ТЕКСТ:
При этом «Холокауст» — действительно строго документальный исторический фильм, основанный на тщательных разысканиях. В нем много поразительного материала, впервые извлеченного из архивов. В нем также немало выступлений нацистских преступников, сопровождающихся порой критическим комментарием и поданных так, чтобы ярче выступала сомнительность их самооправданий и автопортретов. Некоторые известные кадры возвращены с помощью интервью и документов в исходный исторический контекст и тем самым получили значение серьезных источников. И тем не менее «Холокауст» — прежде всего драма: переплавленная, гомогенизированная история с четким сюжетом, которому оказывается безоговорочно подчинен документальный материал, при всей исторической верности в деталях. Так что же за история рассказана в этом фильме? И какими художественными средствами она рассказана?

УКАЗАНИЯ И ТРЕБОВАНИЯ:
Верны ли по тексту о фильме «Холокауст» эти утверждения? Для каждого ответьте «да» или «нет» и дословно приведите в кавычках слова текста, которые это решают.
1. В фильме есть материал, впервые взятый из архивов.
2. Выступления нацистских преступников даны в фильме без всякого комментария.
3. Документальный материал в фильме подчинен сюжету.

ИСХОДНЫЕ МАТЕРИАЛЫ:
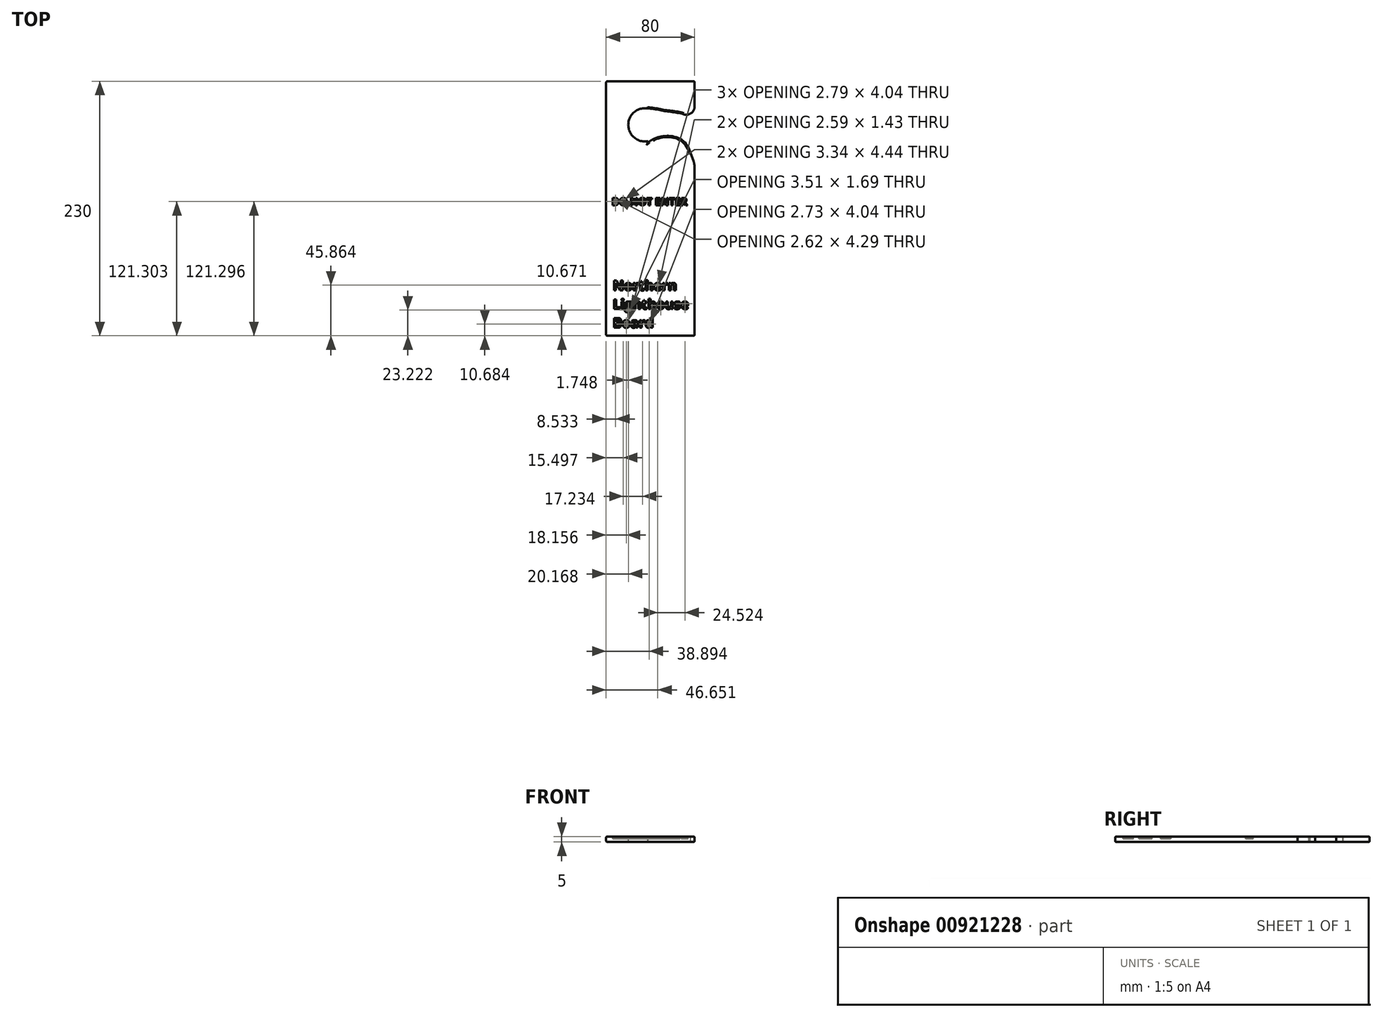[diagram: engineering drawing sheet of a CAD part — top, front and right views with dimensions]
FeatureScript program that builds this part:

РЕШЕНИЕ:
1. Да: «В нем много поразительного материала, впервые извлеченного из архивов».
2. Нет: «сопровождающихся порой критическим комментарием».
3. Да: «с четким сюжетом, которому оказывается безоговорочно подчинен документальный материал».